Le maire de Baie-Comeau, Yves Montigny, n'est quant à lui pas surpris. On s’y attendait un peu. En 2018, clairement, dès le Sommet sur le transport aérien régional, on sentait qu’Air Canada n’était pas proactive et que la desserte régionale n’était pas la plus rentable.

Air Canada cherche vraiment à faire de l’argent. C’est une compagnie privée et ça paraît vraiment.

Yves Montigny, maire de Baie-Comeau

Un service public obligatoire...

David Duval, professeur à l'Université de Winnipeg en économie et en commerce, donne l'exemple de l'Union européenne qui part de la prémisse que le transport est un service public obligatoire et qui subventionne, dans un pays donné, certaines liaisons aériennes. La possibilité de les exploiter est offerte à un soumissionnaire lors d'une mise aux enchères.

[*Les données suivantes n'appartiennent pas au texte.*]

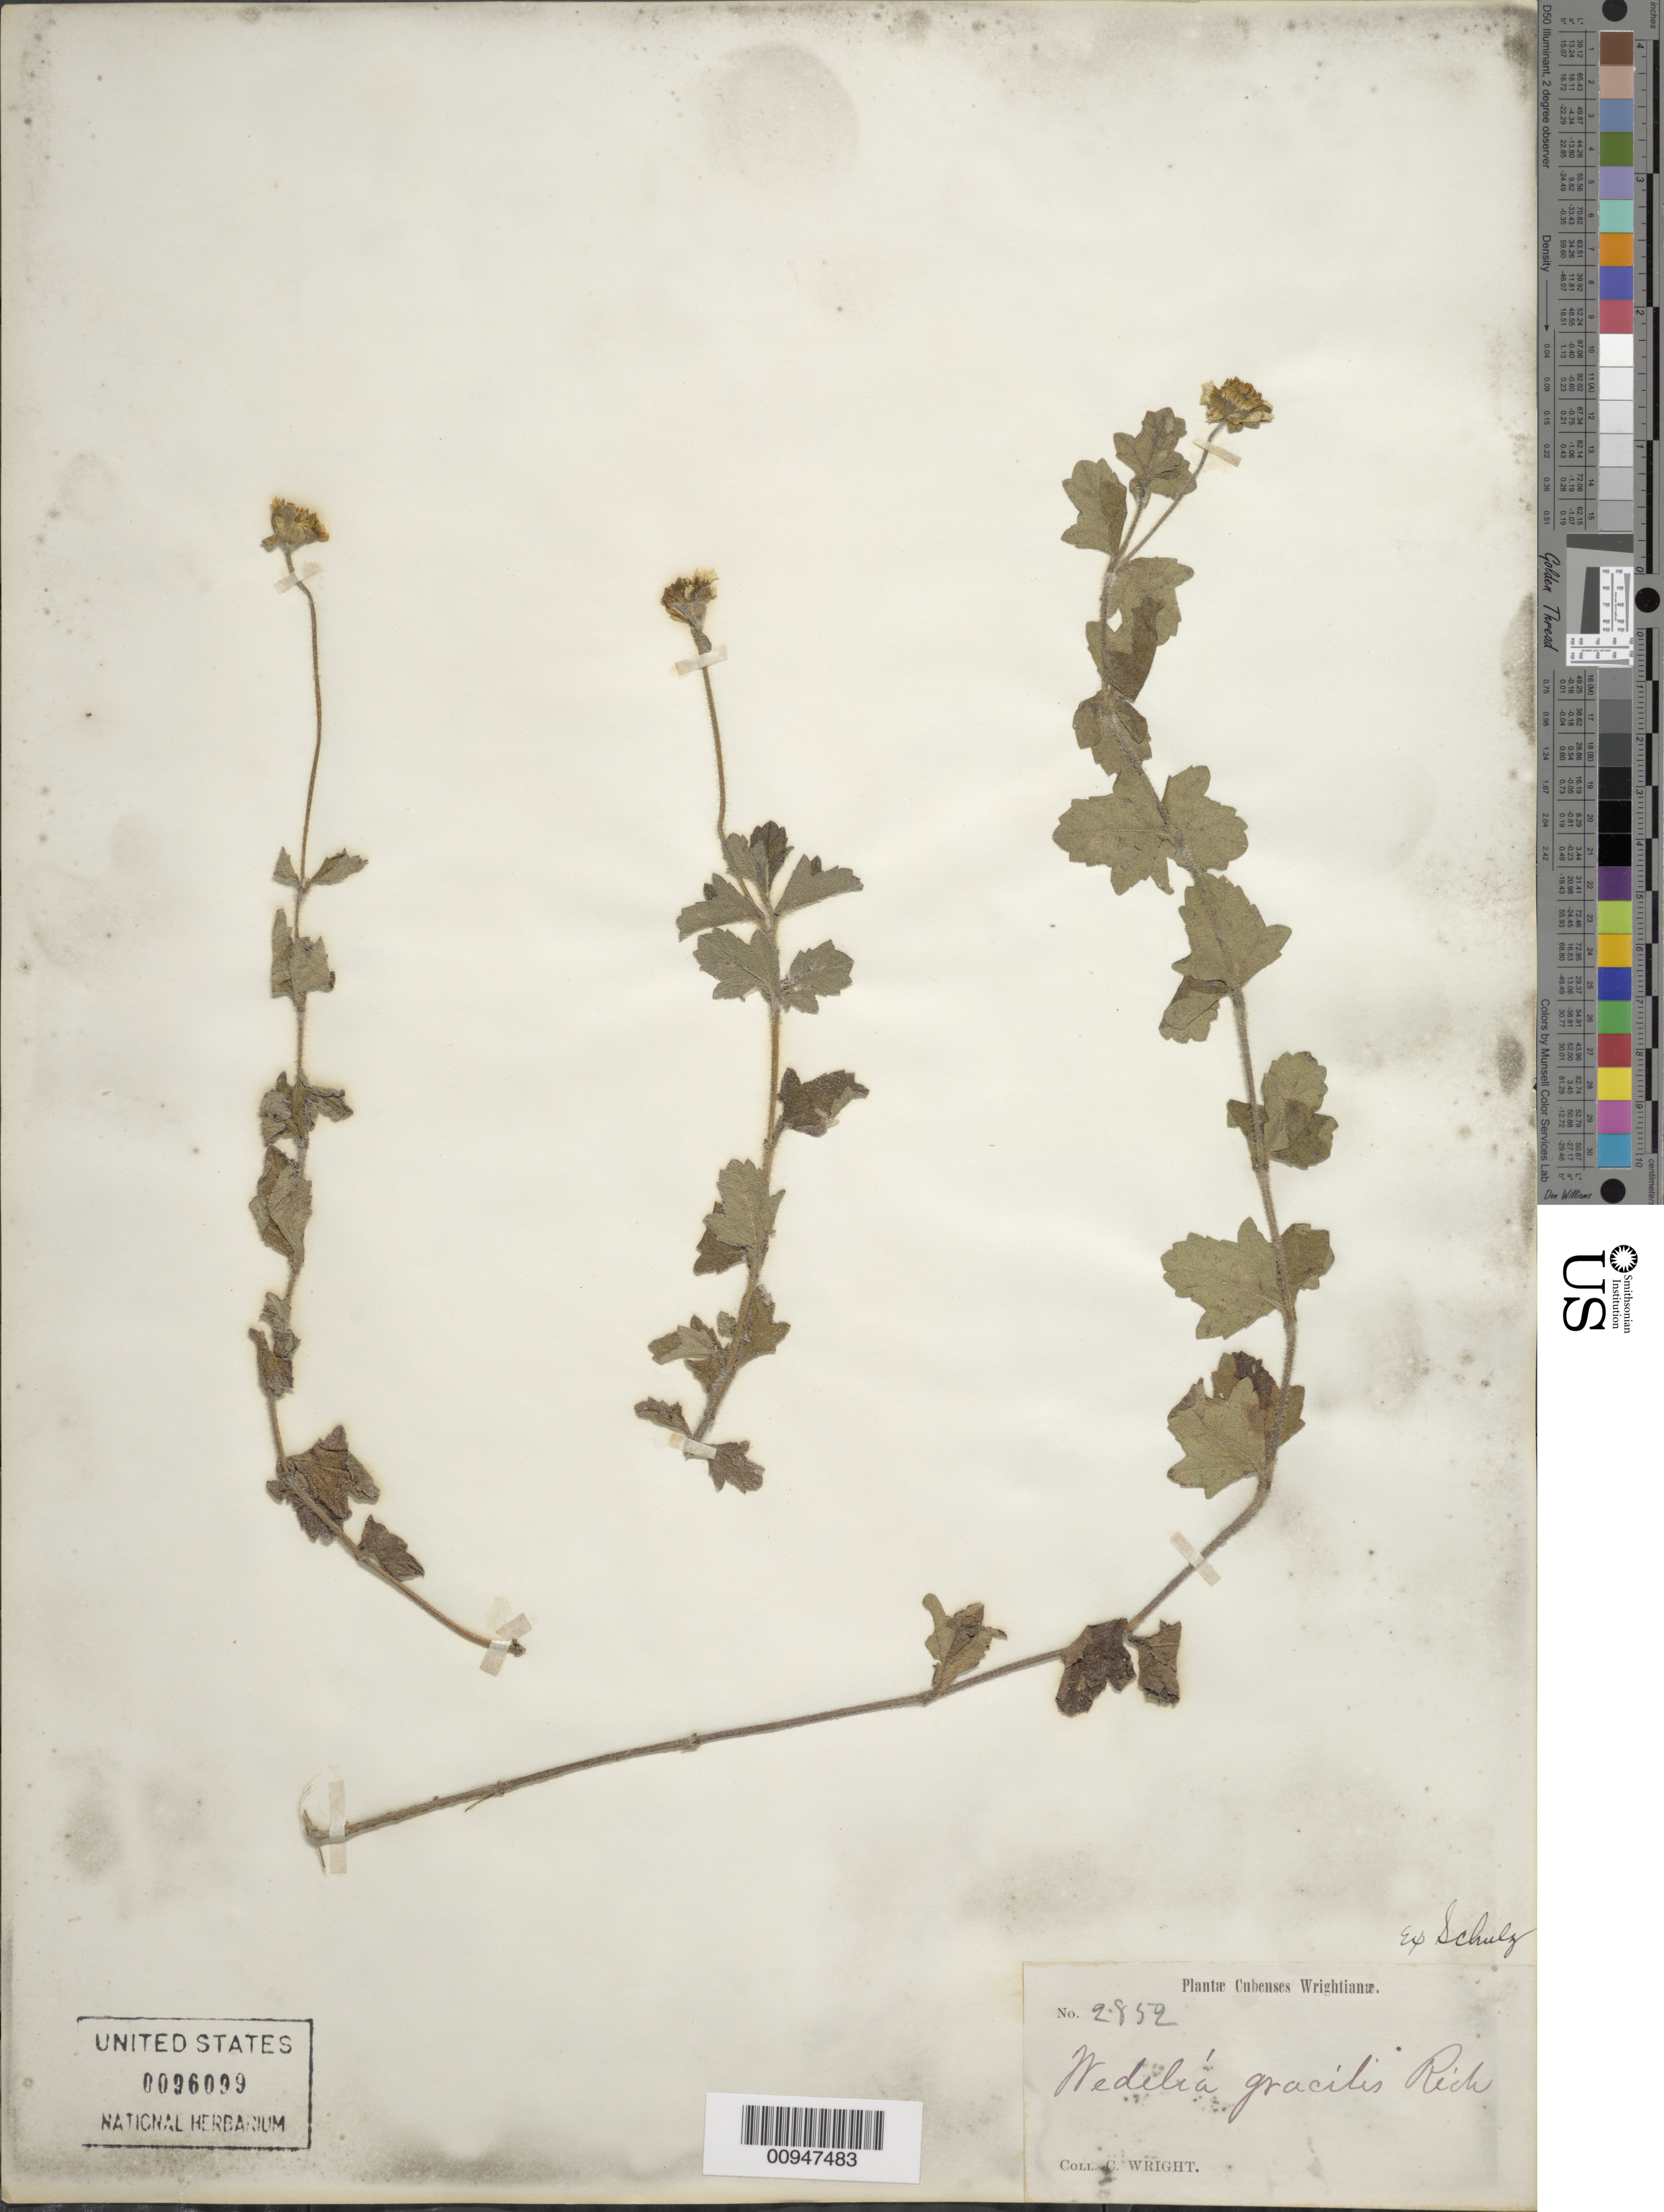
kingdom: Plantae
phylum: Tracheophyta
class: Magnoliopsida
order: Asterales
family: Asteraceae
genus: Sphagneticola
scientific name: Sphagneticola gracilis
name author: (Rich.) Pruski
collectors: C. Wright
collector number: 2852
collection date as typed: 1860 to -- --- 1864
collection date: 1860/1864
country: Cuba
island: Cuba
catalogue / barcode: US 96099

Le gouvernement canadien n'est pas en position de faire de même à l'heure actuelle, a-t-il dit en entrevue à CBC, mais je ne serais pas étonné que cette option soit considérée ici.

Pour certaines petites communautés, ces lignes régionales sont une question de survie, a conclu David Duval. Il ne faut pas accroître leur isolement.